A diagnostic label can have harms and benefits, particularly when provided following routine health screening tests. Whether these are discussed in clinical encounters is unknown. To investigate whether potential impacts of diagnostic labelling are discussed before routine screening for non-cancer health conditions and explore the perceived value of such discussions by general practitioners (GPs) and healthcare consumers. Eleven semi-structured interviews with GPs and two focus groups with eight consumers were conducted. Interviews and focus groups were audio-recorded, transcribed and analysed using thematic analysis methods based on framework analysis. Prior to routine screening, most GPs did not discuss the potential consequences of diagnostic labelling, and no consumer recalled discussions of this nature. In contrast, many GPs provided information regarding the screening procedure and possible test limitations. Both GPs and consumers identified that it would be valuable to discuss the potential impacts of a diagnostic label; however, preferences varied as to the content and timing (i.e. before or after screening) of this discussion. Six themes that examine the utility of discussing the consequences of diagnostic labelling were identified: patient empowerment, patient variability, condition-specific information, GP and patient interactions and relationship, GP role and responsibilities, and characteristics of screening. The practice and perceived value of discussing diagnostic labelling consequences were recognised as important by both GPs and consumers. However, preferences regarding the content of discussions and whether these occurred in clinical encounters before or after screening varied.

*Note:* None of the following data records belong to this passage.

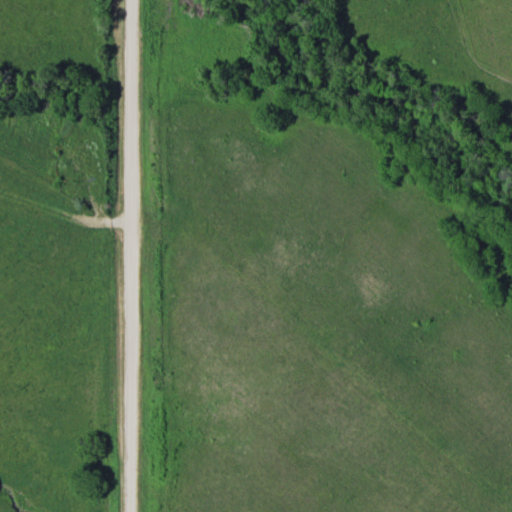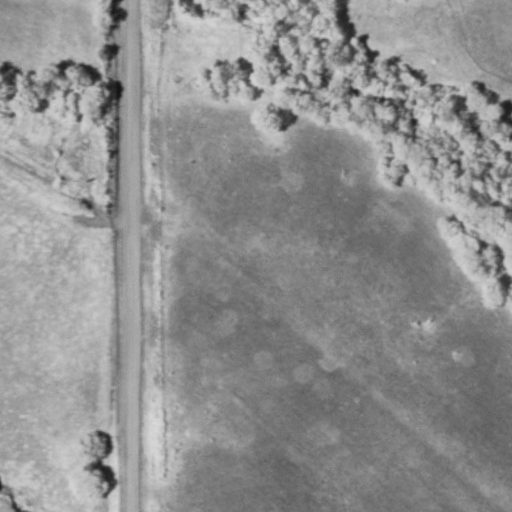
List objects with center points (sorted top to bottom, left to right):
road: (128, 255)
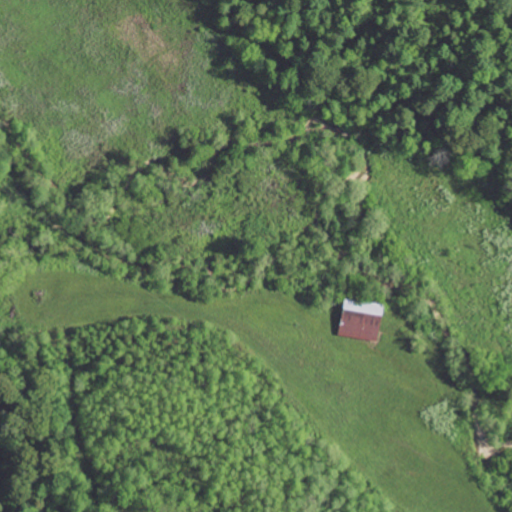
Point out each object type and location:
road: (367, 15)
road: (422, 109)
road: (258, 319)
building: (367, 319)
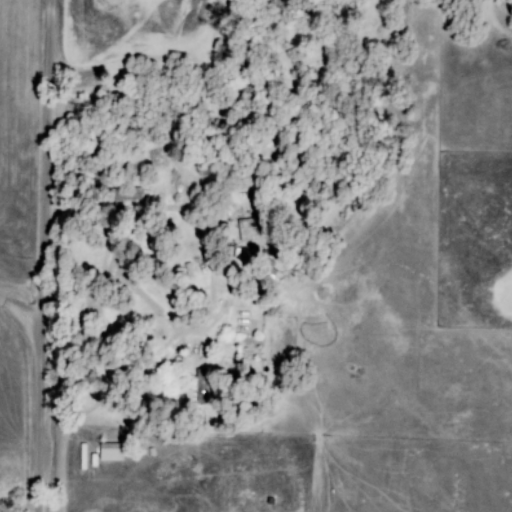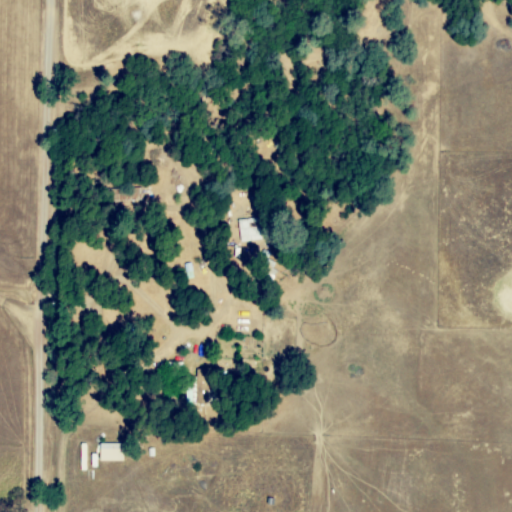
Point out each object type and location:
road: (46, 255)
road: (291, 312)
building: (111, 452)
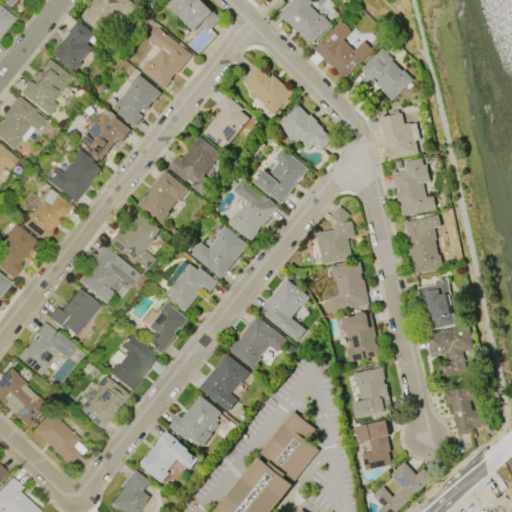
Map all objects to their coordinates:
building: (280, 0)
building: (281, 0)
building: (7, 2)
building: (8, 2)
building: (106, 13)
building: (107, 13)
building: (194, 13)
building: (194, 13)
building: (4, 19)
building: (4, 19)
building: (304, 20)
building: (304, 20)
road: (406, 30)
road: (31, 39)
building: (74, 47)
building: (73, 51)
building: (342, 51)
building: (342, 51)
building: (165, 59)
building: (165, 59)
building: (385, 74)
building: (386, 75)
building: (45, 87)
building: (44, 88)
building: (265, 89)
building: (266, 89)
building: (136, 100)
building: (136, 100)
building: (16, 122)
building: (226, 123)
building: (227, 123)
building: (17, 124)
building: (304, 129)
building: (304, 130)
building: (103, 136)
building: (103, 136)
building: (399, 136)
building: (398, 137)
building: (5, 159)
building: (4, 160)
building: (196, 165)
building: (196, 165)
building: (72, 176)
building: (73, 176)
building: (281, 176)
building: (281, 177)
road: (126, 181)
building: (413, 188)
building: (413, 189)
road: (369, 193)
building: (162, 197)
building: (162, 197)
building: (251, 210)
building: (251, 211)
building: (44, 214)
building: (44, 215)
building: (336, 239)
building: (135, 241)
building: (135, 242)
building: (423, 243)
building: (424, 243)
building: (335, 244)
road: (470, 245)
building: (13, 249)
building: (14, 249)
building: (219, 252)
building: (220, 252)
building: (105, 274)
building: (105, 276)
building: (2, 283)
building: (3, 283)
building: (189, 287)
building: (189, 287)
building: (346, 287)
building: (348, 287)
building: (438, 304)
building: (436, 306)
building: (285, 309)
building: (285, 309)
building: (73, 313)
building: (73, 313)
building: (163, 326)
building: (163, 327)
building: (360, 337)
building: (360, 337)
building: (256, 342)
building: (256, 342)
building: (42, 348)
building: (43, 349)
building: (451, 349)
building: (451, 350)
building: (130, 362)
building: (131, 363)
road: (185, 369)
building: (224, 382)
building: (224, 382)
road: (300, 393)
building: (371, 393)
building: (371, 393)
building: (18, 397)
building: (19, 399)
building: (101, 402)
building: (101, 402)
building: (465, 406)
building: (465, 410)
building: (197, 422)
building: (198, 422)
building: (55, 438)
building: (57, 439)
building: (375, 444)
building: (375, 445)
building: (290, 450)
building: (166, 457)
building: (166, 457)
road: (499, 461)
building: (273, 469)
building: (1, 473)
building: (2, 473)
road: (500, 477)
road: (303, 478)
building: (402, 488)
building: (402, 489)
building: (256, 492)
road: (454, 493)
building: (131, 494)
building: (14, 499)
road: (472, 499)
building: (12, 500)
building: (298, 511)
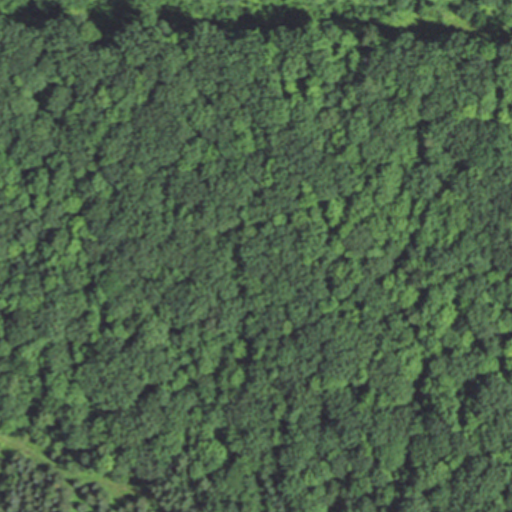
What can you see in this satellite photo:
landfill: (255, 263)
road: (179, 344)
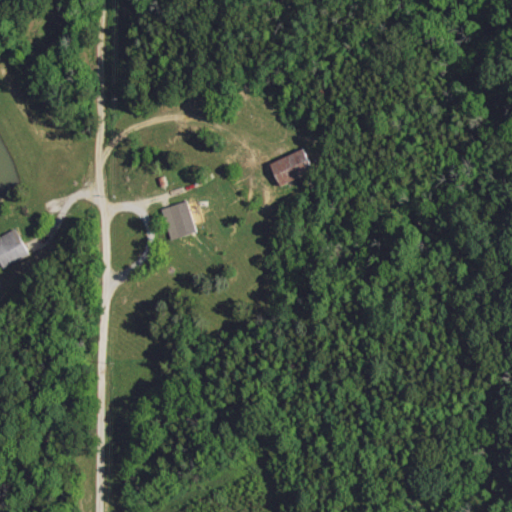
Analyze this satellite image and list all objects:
road: (112, 130)
building: (294, 168)
building: (180, 221)
building: (13, 249)
road: (101, 255)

Overdiagnosis is considered a risk associated with the diagnosis of osteoporosis-as many people diagnosed won't experience harm from the condition. As yet there's little evidence on community understanding of overdiagnosis outside cancer- where it is an established risk of some screening programs-or effective ways to communicate about it. We examined community understanding around overdiagnosis of osteoporosis, to optimise communication strategies about this problem. Using a qualitative design we recruited a community sample of women, 50-80 years, from the Gold Coast community around Bond University, Australia, using random digit dialing, and conducted 5 focus groups with 41 women. A discussion guide and 4-part presentation were developed and piloted, with independent review from a consumer and clinical experts. Initial discussion had 4 segments: osteoporosis; bone density vs. other risk factors; medication; and overdiagnosis. The second half included the 4 short presentations and discussions on each. Analysis used Framework Analysis method. Initially participants described osteoporosis as bone degeneration causing some fear, demonstrated imprecise understanding of overdiagnosis, had a view osteoporosis couldn't be overdiagnosed as bone scans provided \"clear cut\" results, expressed belief in early diagnosis, and interest in prevention strategies enabling control. Following presentations, participants expressed some understanding of overdiagnosis, preference for describing osteoporosis as a \"risk factor\" not \"disease\", concern about a poor risk-benefit ratio for medications, and surprise and unease the definition of osteoporosis decided bone density of young women was \"normal\", without age adjustment. Limitations include English-speaking backgrounds of the sample and complex materials. Our findings suggest a gap between community expectations and how experts sometimes arbitrarily set low diagnostic thresholds which label those at risk as \"diseased\". Optimal communication about overdiagnosis could build on community scepticism about treatments, encouraging weighing up benefits and harms of tests and diagnoses, and framing this information as positively adding to knowledge.